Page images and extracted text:

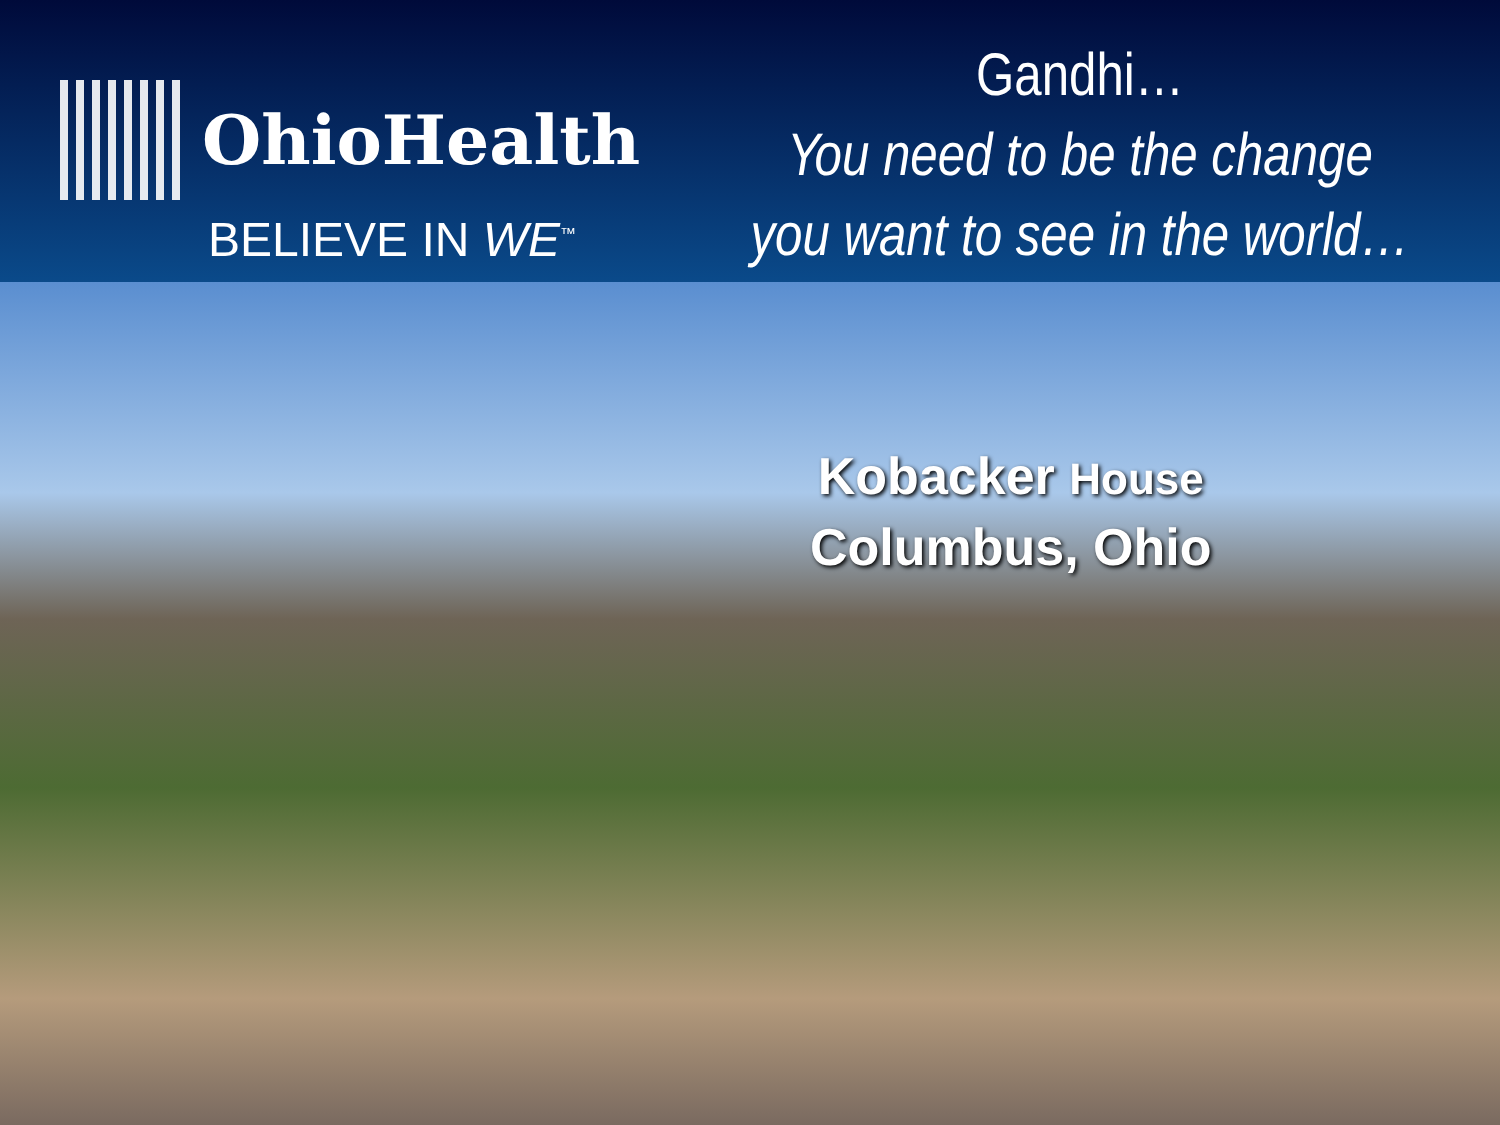OhioHealth
BELIEVE IN WE<sup>™</sup>
Gandhi…
You need to be the change
you want to see in the world…
Kobacker House
Columbus, Ohio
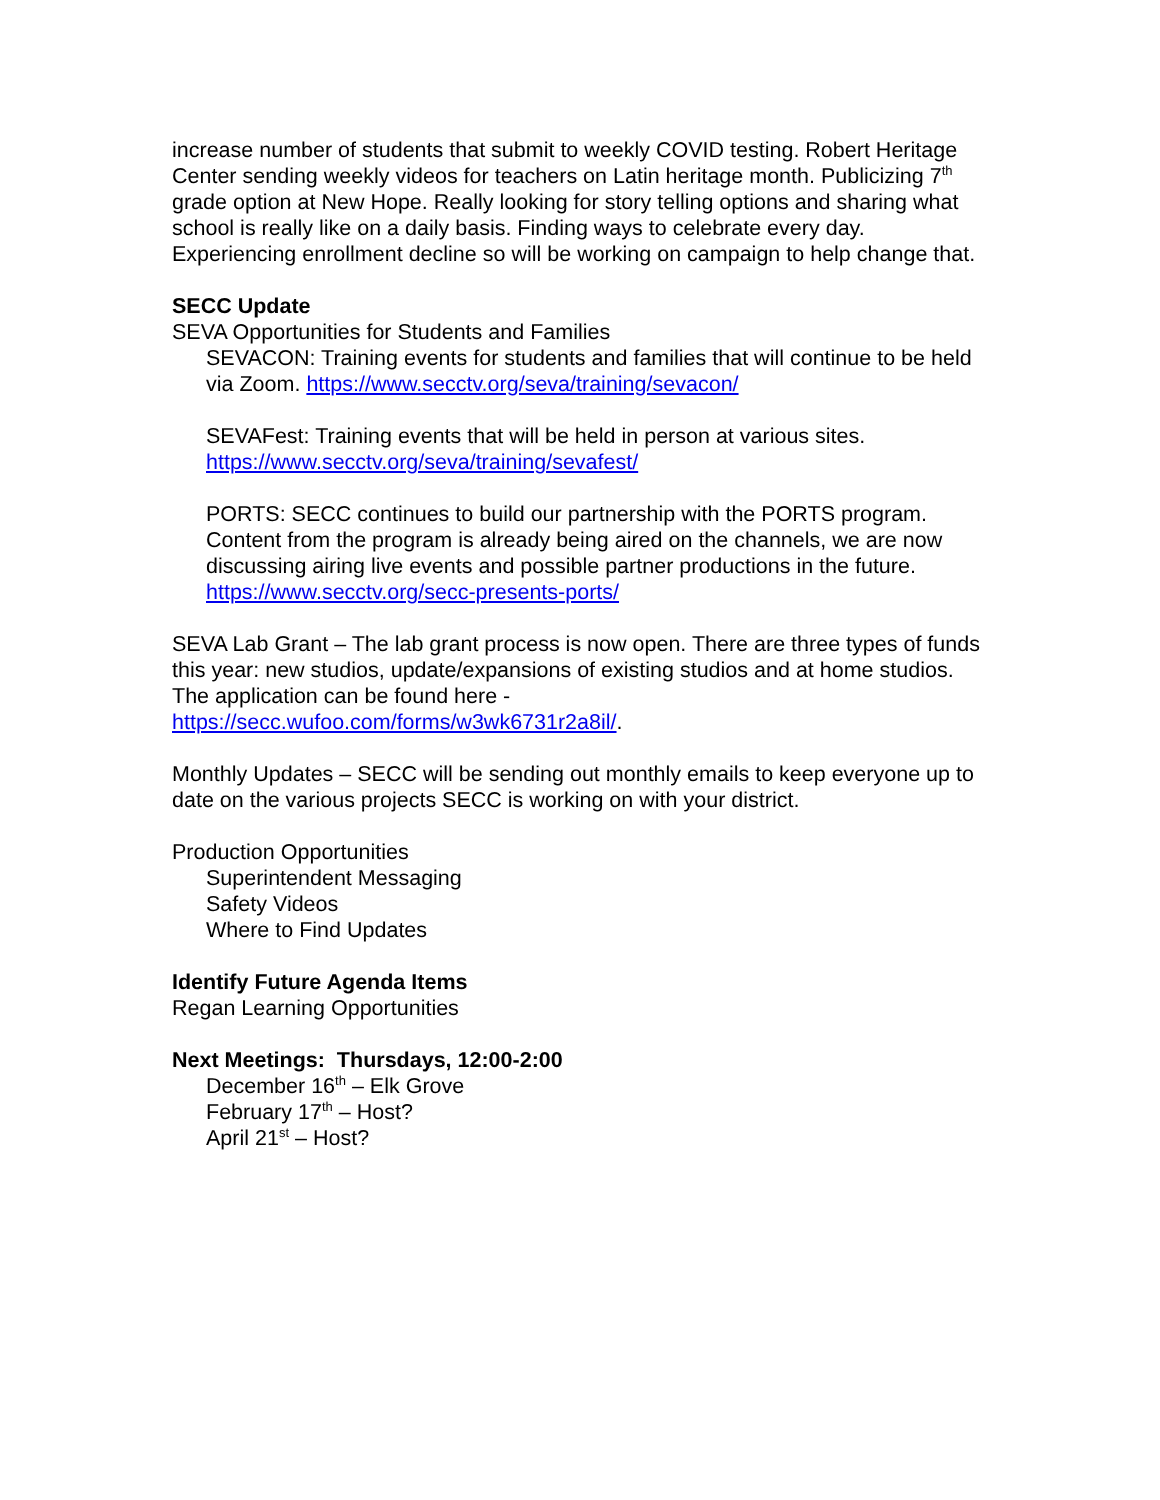increase number of students that submit to weekly COVID testing. Robert Heritage Center sending weekly videos for teachers on Latin heritage month. Publicizing 7<sup>th</sup> grade option at New Hope. Really looking for story telling options and sharing what school is really like on a daily basis. Finding ways to celebrate every day. Experiencing enrollment decline so will be working on campaign to help change that.
SECC Update
SEVA Opportunities for Students and Families
SEVACON: Training events for students and families that will continue to be held via Zoom. https://www.secctv.org/seva/training/sevacon/
SEVAFest: Training events that will be held in person at various sites.
https://www.secctv.org/seva/training/sevafest/
PORTS: SECC continues to build our partnership with the PORTS program. Content from the program is already being aired on the channels, we are now discussing airing live events and possible partner productions in the future.
https://www.secctv.org/secc-presents-ports/
SEVA Lab Grant – The lab grant process is now open. There are three types of funds this year: new studios, update/expansions of existing studios and at home studios. The application can be found here -
https://secc.wufoo.com/forms/w3wk6731r2a8il/.
Monthly Updates – SECC will be sending out monthly emails to keep everyone up to date on the various projects SECC is working on with your district.
Production Opportunities
Superintendent Messaging
Safety Videos
Where to Find Updates
Identify Future Agenda Items
Regan Learning Opportunities
Next Meetings: Thursdays, 12:00-2:00
December 16<sup>th</sup> – Elk Grove
February 17<sup>th</sup> – Host?
April 21<sup>st</sup> – Host?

> **TO-DO ITEM**
Copy exactly the stretch of data above from the line with "https://www.secctv.org/secc-presents-ports/" through the line with "Identify Future Agenda Items", and omit all other lines.

> **ANSWER AREA**
https://www.secctv.org/secc-presents-ports/
SEVA Lab Grant – The lab grant process is now open. There are three types of funds this year: new studios, update/expansions of existing studios and at home studios. The application can be found here -
https://secc.wufoo.com/forms/w3wk6731r2a8il/.
Monthly Updates – SECC will be sending out monthly emails to keep everyone up to date on the various projects SECC is working on with your district.
Production Opportunities
Superintendent Messaging
Safety Videos
Where to Find Updates
Identify Future Agenda Items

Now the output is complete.